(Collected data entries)
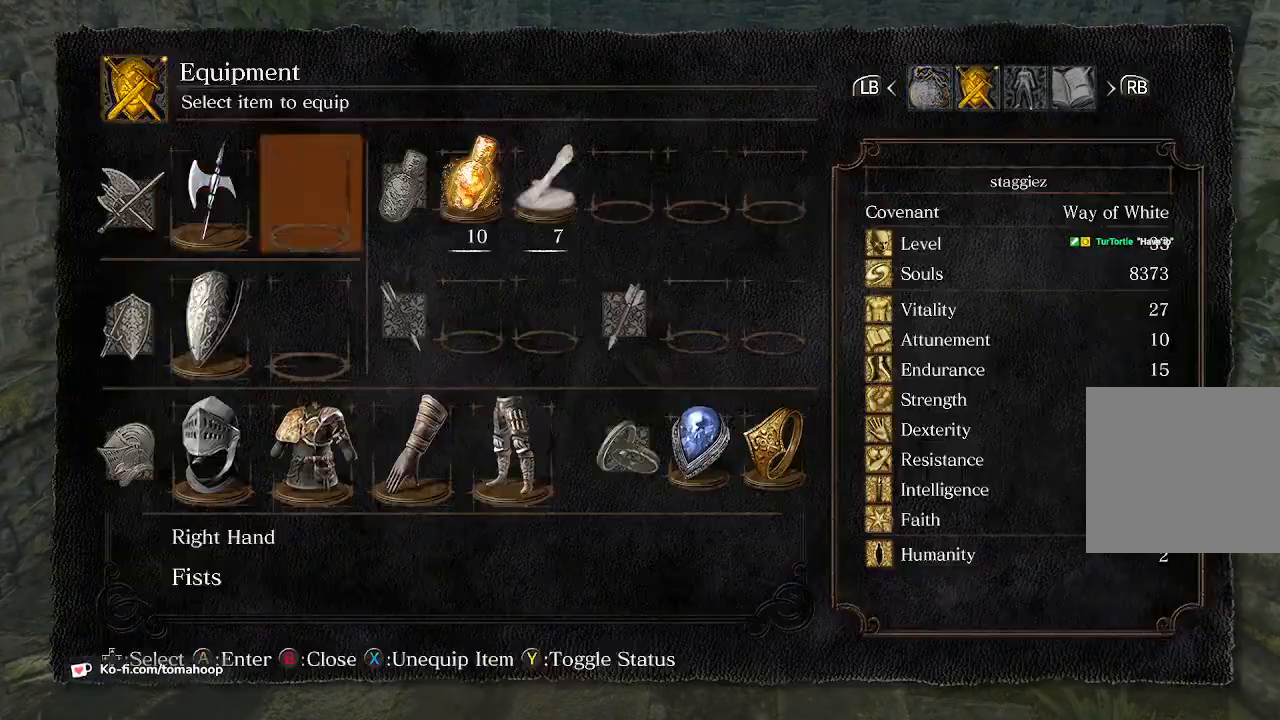
{"buttons": ["A"], "left_stick": "center", "right_stick": "center", "events": [[100, "DPAD_RIGHT", "down"], [133, "DPAD_RIGHT", "up"], [267, "DPAD_RIGHT", "down"], [300, "DPAD_RIGHT", "up"], [400, "DPAD_RIGHT", "down"], [467, "A", "down"], [467, "DPAD_RIGHT", "up"]]}
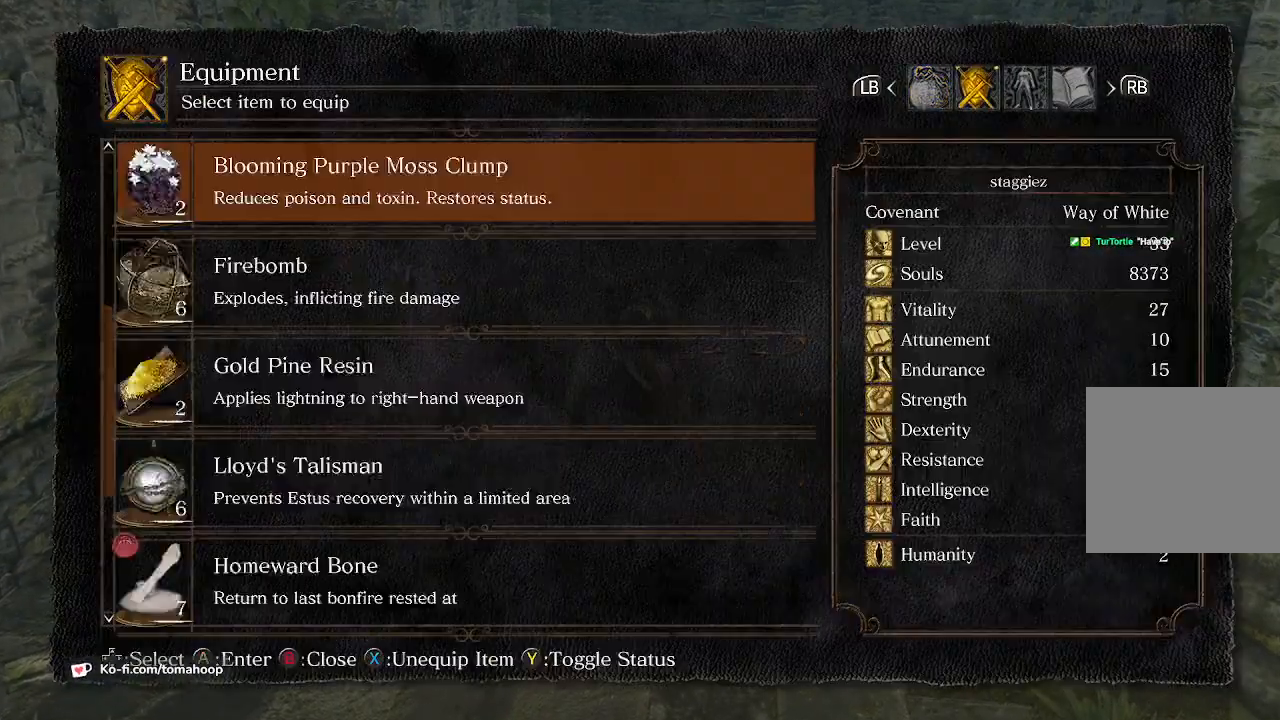
{"buttons": [], "left_stick": "center", "right_stick": "center", "events": [[67, "A", "up"], [100, "DPAD_UP", "down"], [433, "DPAD_UP", "up"]]}
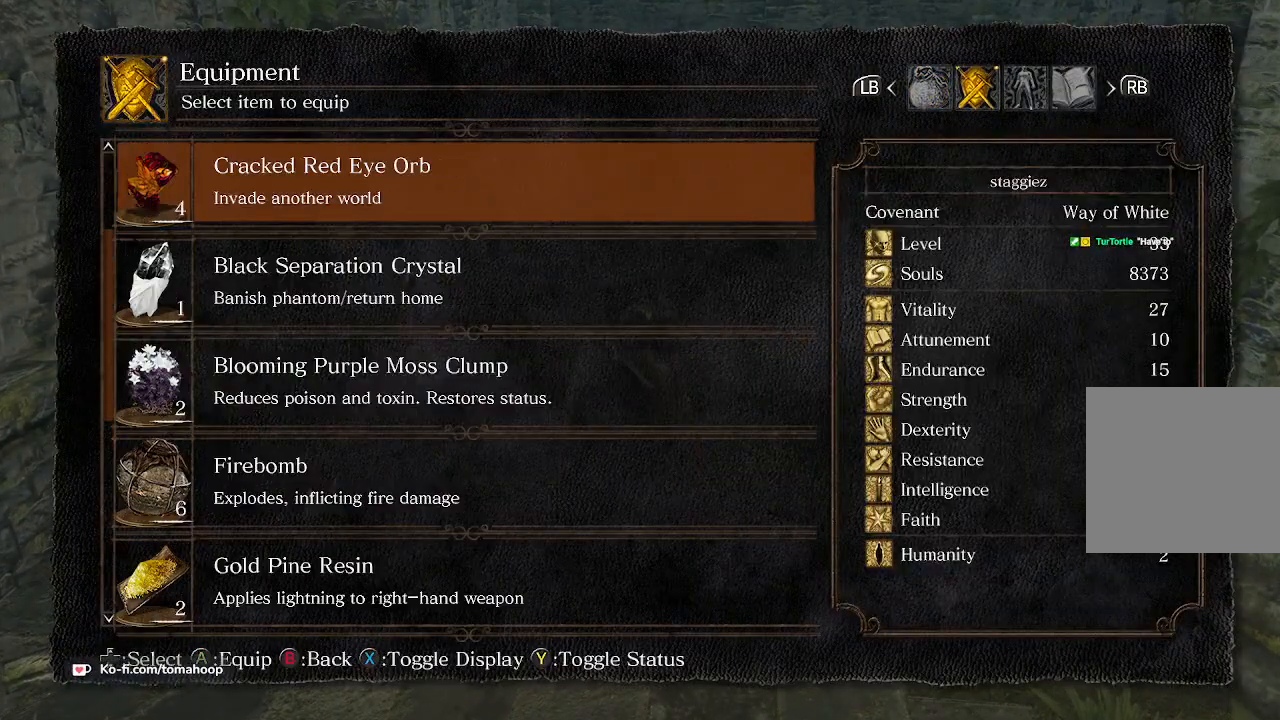
{"buttons": [], "left_stick": "center", "right_stick": "center", "events": [[267, "DPAD_DOWN", "down"], [333, "DPAD_DOWN", "up"]]}
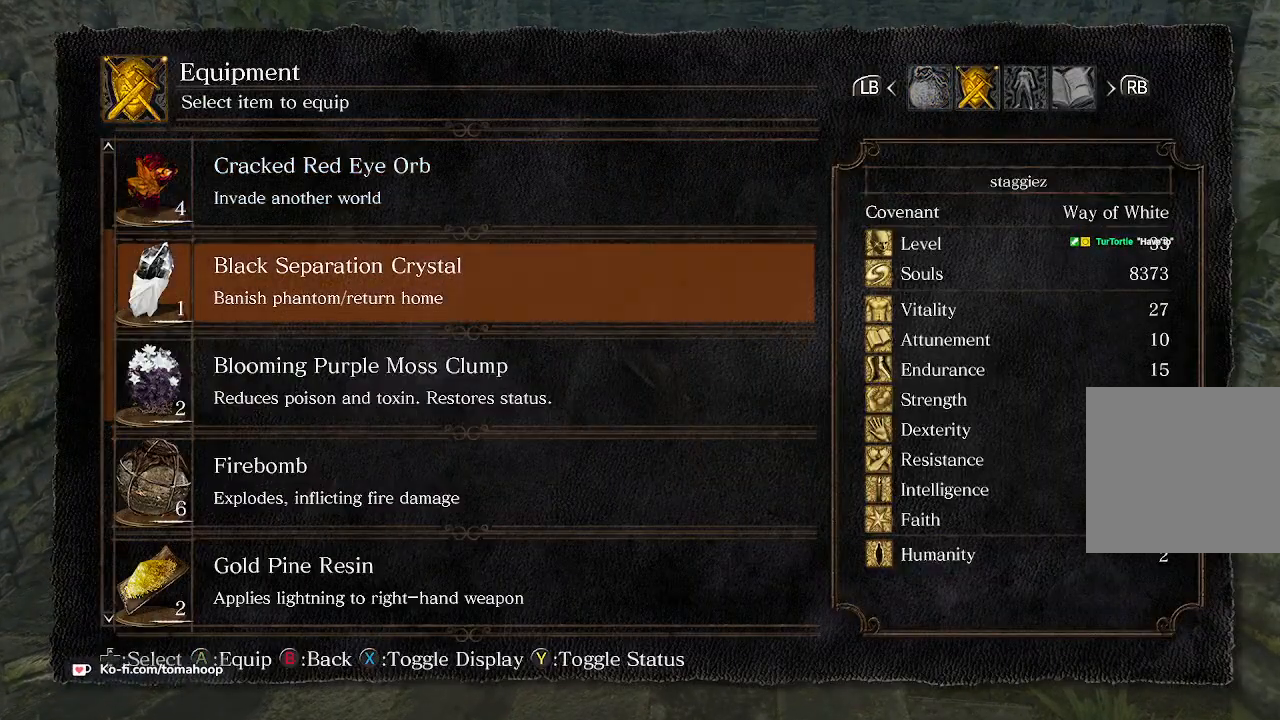
{"buttons": [], "left_stick": "center", "right_stick": "center", "events": [[200, "DPAD_DOWN", "down"], [233, "DPAD_DOWN", "up"], [333, "DPAD_DOWN", "down"], [367, "DPAD_DOWN", "up"], [433, "DPAD_DOWN", "down"], [467, "DPAD_DOWN", "up"]]}
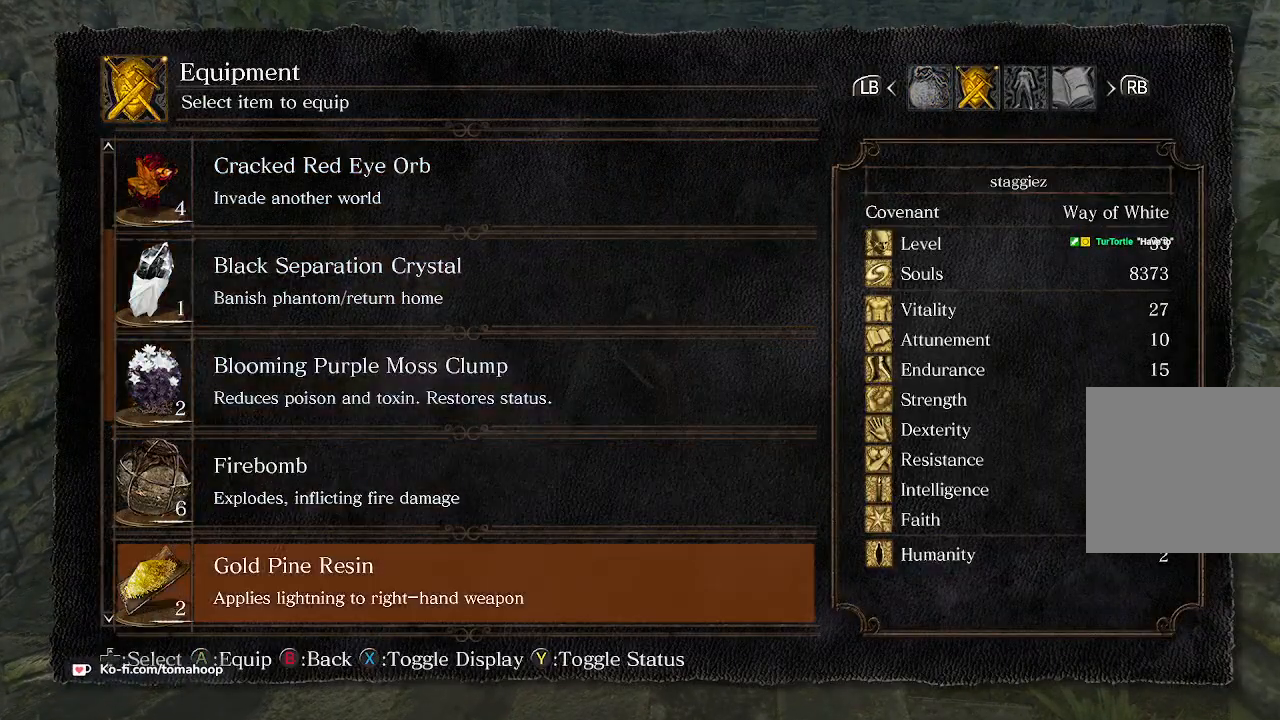
{"buttons": [], "left_stick": "center", "right_stick": "center", "events": [[67, "DPAD_DOWN", "down"], [100, "DPAD_DOWN", "up"]]}
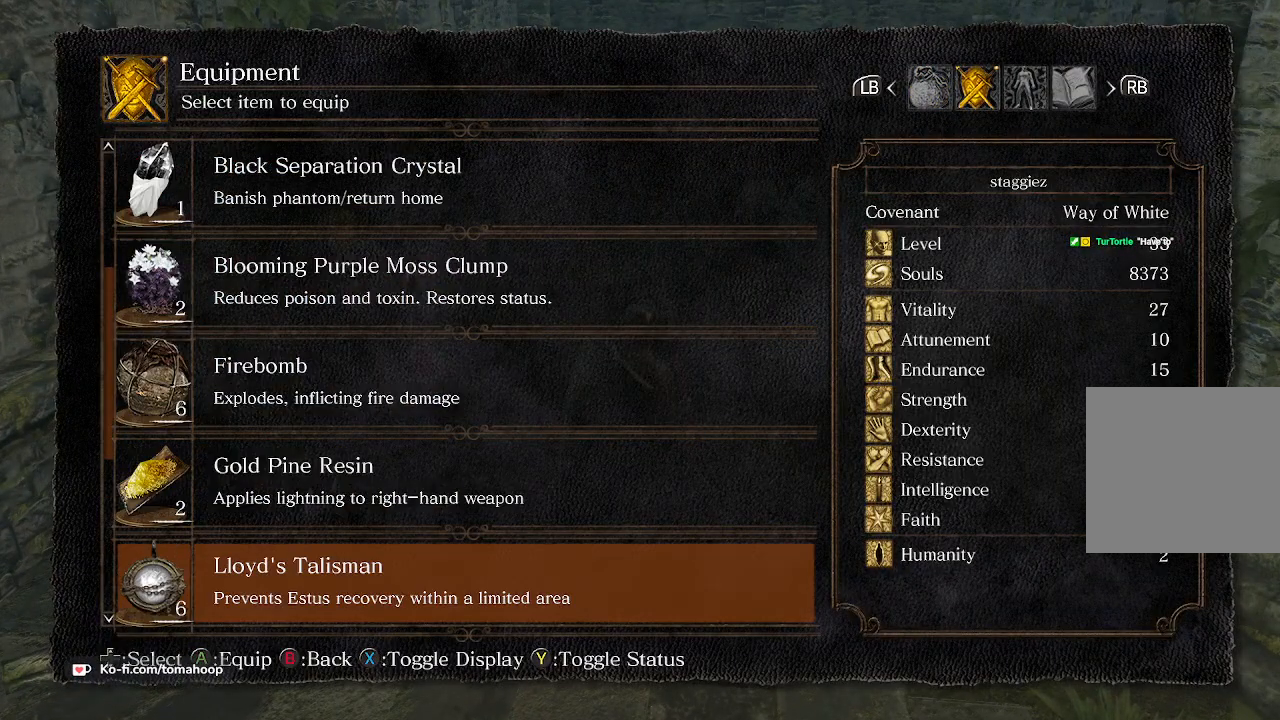
{"buttons": ["DPAD_UP"], "left_stick": "center", "right_stick": "center", "events": [[467, "DPAD_UP", "down"]]}
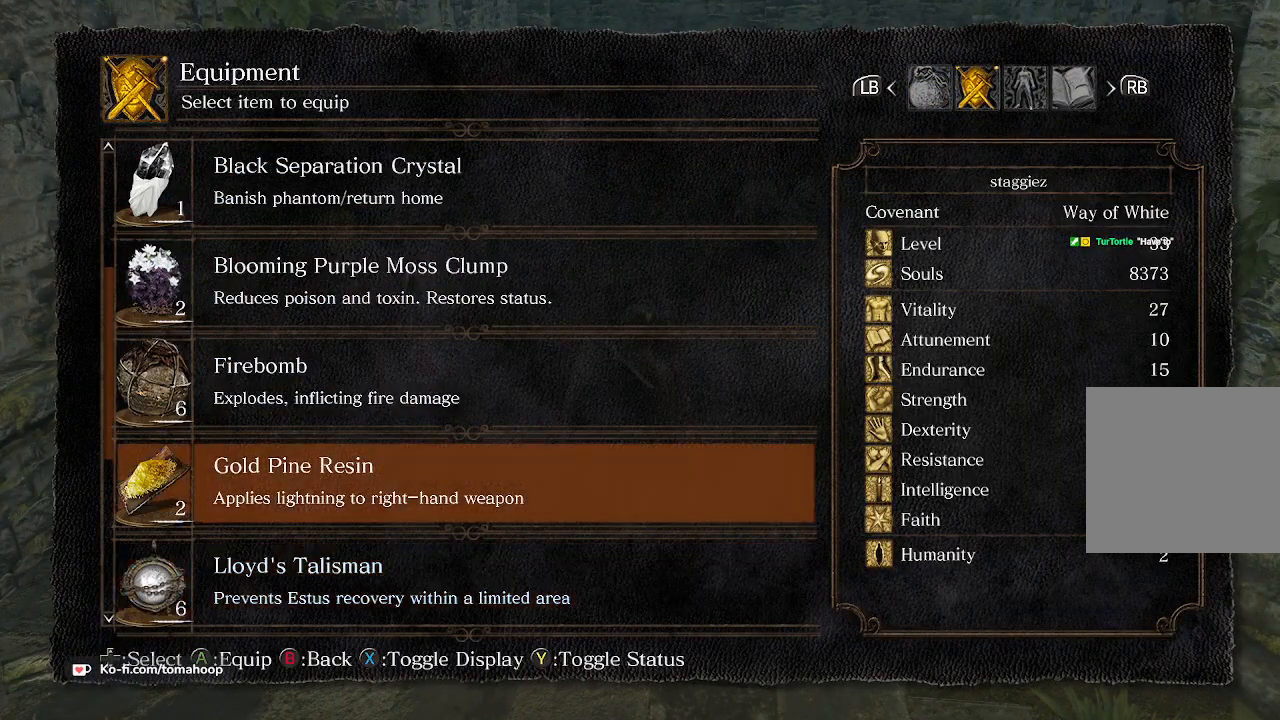
{"buttons": [], "left_stick": "center", "right_stick": "center", "events": [[33, "A", "down"], [33, "DPAD_UP", "up"], [100, "A", "up"], [267, "B", "down"], [367, "B", "up"], [433, "B", "down"], [500, "B", "up"]]}
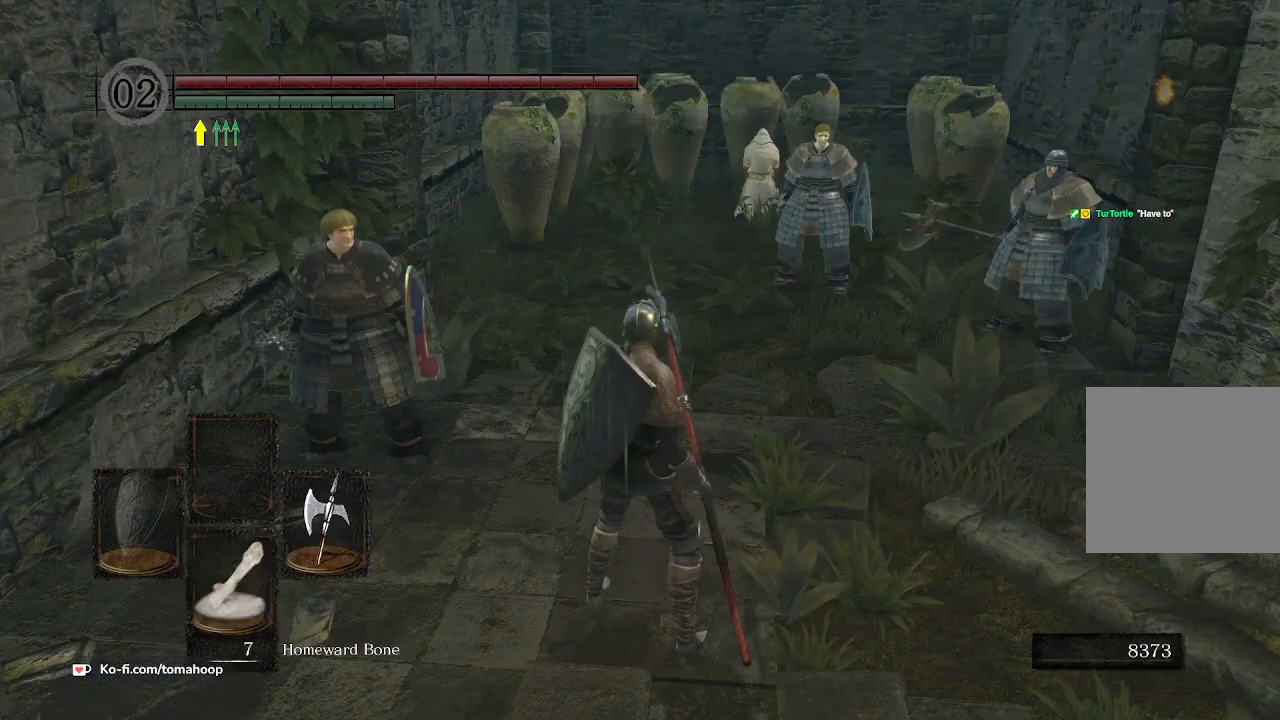
{"buttons": [], "left_stick": "center", "right_stick": "center", "events": [[100, "DPAD_DOWN", "down"], [200, "DPAD_DOWN", "up"]]}
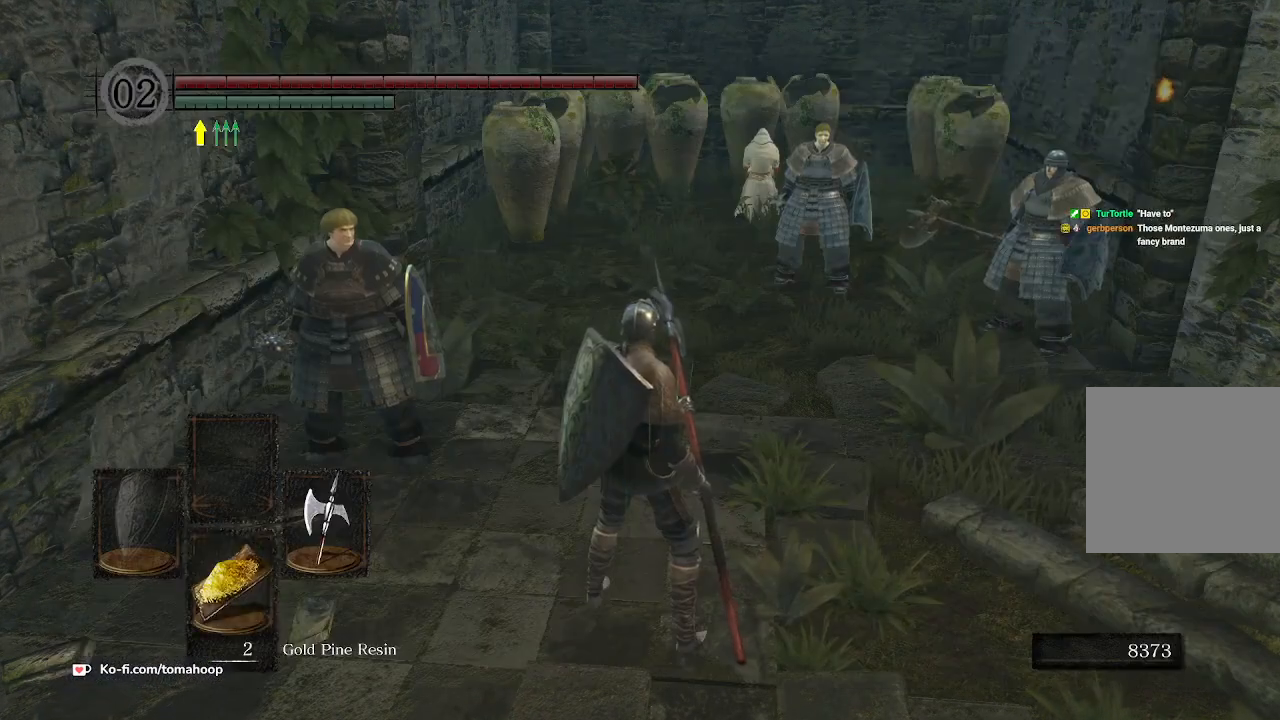
{"buttons": [], "left_stick": "up", "right_stick": "center", "events": [[100, "right_stick", "right"], [233, "left_stick", "up"], [233, "right_stick", "center"]]}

**EXERCISE GOAL:**
Without the pictures, give all the records above again exactly.

**SOLUTION FOR THIS TASK:**
{"buttons": ["A"], "left_stick": "center", "right_stick": "center", "events": [[100, "DPAD_RIGHT", "down"], [133, "DPAD_RIGHT", "up"], [267, "DPAD_RIGHT", "down"], [300, "DPAD_RIGHT", "up"], [400, "DPAD_RIGHT", "down"], [467, "A", "down"], [467, "DPAD_RIGHT", "up"]]}
{"buttons": [], "left_stick": "center", "right_stick": "center", "events": [[67, "A", "up"], [100, "DPAD_UP", "down"], [433, "DPAD_UP", "up"]]}
{"buttons": [], "left_stick": "center", "right_stick": "center", "events": [[267, "DPAD_DOWN", "down"], [333, "DPAD_DOWN", "up"]]}
{"buttons": [], "left_stick": "center", "right_stick": "center", "events": [[200, "DPAD_DOWN", "down"], [233, "DPAD_DOWN", "up"], [333, "DPAD_DOWN", "down"], [367, "DPAD_DOWN", "up"], [433, "DPAD_DOWN", "down"], [467, "DPAD_DOWN", "up"]]}
{"buttons": [], "left_stick": "center", "right_stick": "center", "events": [[67, "DPAD_DOWN", "down"], [100, "DPAD_DOWN", "up"]]}
{"buttons": ["DPAD_UP"], "left_stick": "center", "right_stick": "center", "events": [[467, "DPAD_UP", "down"]]}
{"buttons": [], "left_stick": "center", "right_stick": "center", "events": [[33, "A", "down"], [33, "DPAD_UP", "up"], [100, "A", "up"], [267, "B", "down"], [367, "B", "up"], [433, "B", "down"], [500, "B", "up"]]}
{"buttons": [], "left_stick": "center", "right_stick": "center", "events": [[100, "DPAD_DOWN", "down"], [200, "DPAD_DOWN", "up"]]}
{"buttons": [], "left_stick": "up", "right_stick": "center", "events": [[100, "right_stick", "right"], [233, "left_stick", "up"], [233, "right_stick", "center"]]}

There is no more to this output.